Chicago professors demand end to dubious Confucian Institute ties


(, May18, 2014) – Accusing it of indirectly placing schools under Beijing’s grip, a group of 108 professors at the University of Chicago have demanded that the latter kick out its Confucius Institute, a Beijing-affiliated language and culture center, reported the South China Morning Post (Hong Kong) May 15. Launching a petition, the professors have demanded that the university break ties with the Confucius Institute Headquarters in Hanban city, which is administrated by China’s Education Ministry, when their five-year contract expires in Sep 2014.

The “dubious practice” of allowing Hanban to “have a voice in the research and curriculum”, the professors were quoted as having written in the petition, had compromised the academic integrity of the university, and subjected its staff members and students to Beijing’s “political constraints on free speech and belief”.

The university’s student newspaper, The Chicago Maroon, also carried a report by Tyler Kissinger and Max Samels, explaining the case against having ties with the Confucius Institute. The report has noted that “the curricula and programming put on by Confucius institutes avoid any discussion of more controversial cultural, social, and human rights issues, and it is known that instructors at some universities are trained to change the topic of discussion if and when such issues come up.”

The report also said, “Hanban has been known in the past to adhere to a hiring policy illegal under American law, by prohibiting members of the spiritual movement Falun Gong ‘and other illegal organizations’ from being candidates for a position with a Confucius institute abroad.” And it explained that by yielding to Hanban’s hiring policy, the University was complicit in discrimination both religious and political.

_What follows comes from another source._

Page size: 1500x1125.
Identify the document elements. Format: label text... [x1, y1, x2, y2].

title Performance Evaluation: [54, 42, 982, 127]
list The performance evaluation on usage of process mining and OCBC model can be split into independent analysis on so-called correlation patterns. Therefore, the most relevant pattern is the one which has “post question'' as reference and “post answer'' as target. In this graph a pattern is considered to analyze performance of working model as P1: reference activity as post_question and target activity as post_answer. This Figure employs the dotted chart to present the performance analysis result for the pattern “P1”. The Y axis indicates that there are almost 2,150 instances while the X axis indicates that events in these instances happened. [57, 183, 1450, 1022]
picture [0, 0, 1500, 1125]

The report pointed out that in 2012, such a case resulted in McMaster University being brought before the Human Rights Tribunal of Ontario, Canada, and the university ultimately terminating the contract for their Confucius institute.

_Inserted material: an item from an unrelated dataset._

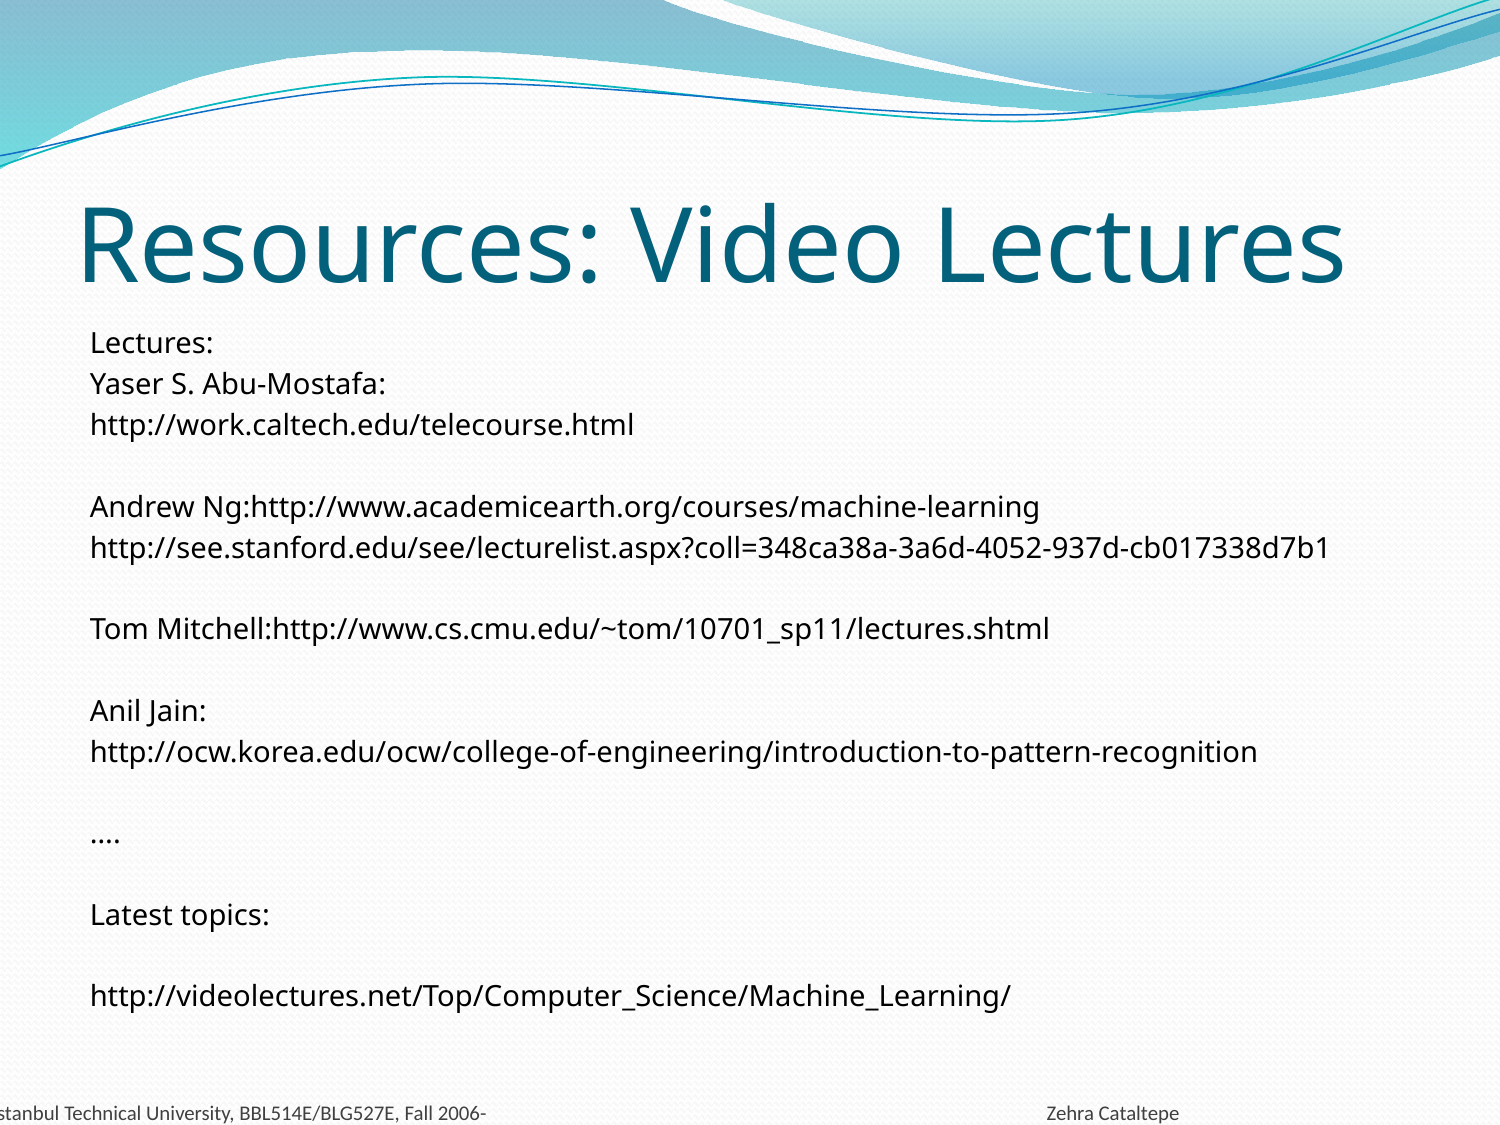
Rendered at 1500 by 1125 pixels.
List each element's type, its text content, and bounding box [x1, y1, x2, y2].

footer Istanbul Technical University, BBL514E/BLG527E, Fall 2006- Zehra Cataltepe [0, 1082, 1325, 1125]
list Lectures: Yaser S. Abu-Mostafa: http://work.caltech.edu/telecourse.html Andrew Ng:http://www.academicearth.org/courses/machine-learning http://see.stanford.edu/see/lecturelist.aspx?coll=348ca38a-3a6d-4052-937d-cb017338d7b1 Tom Mitchell:http://www.cs.cmu.edu/~tom/10701_sp11/lectures.shtml Anil Jain: http://ocw.korea.edu/ocw/college-of-engineering/introduction-to-pattern-recognition …. Latest topics: http://videolectures.net/Top/Computer_Science/Machine_Learning/ [75, 317, 1425, 1038]
title Resources: Video Lectures [75, 115, 1425, 303]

The report further said that from forcing North Carolina State University officials to cancel a planned visit to that campus by the Dalai Lama, to a case where officials at Tel Aviv University shut down a student art exhibition regarding the oppression of the Falun Gong out of fear of damaging the University’s relationship with China and Hanban, elements of censorship and internal pressure to stifle the expression of certain views had manifested themselves in ways incompatible with the intellectual aims of the university.

Hanban’s influence has been growing internationally, nevertheless. The institute had announced in Los Angeles May 8 that it would collaborate with the US College Board, a non-profit that designs and hosts college entrance exams, to open five Confucius Institutes in colleges and 15 Confucius secondary school classrooms in nine US states this year, reported May 15.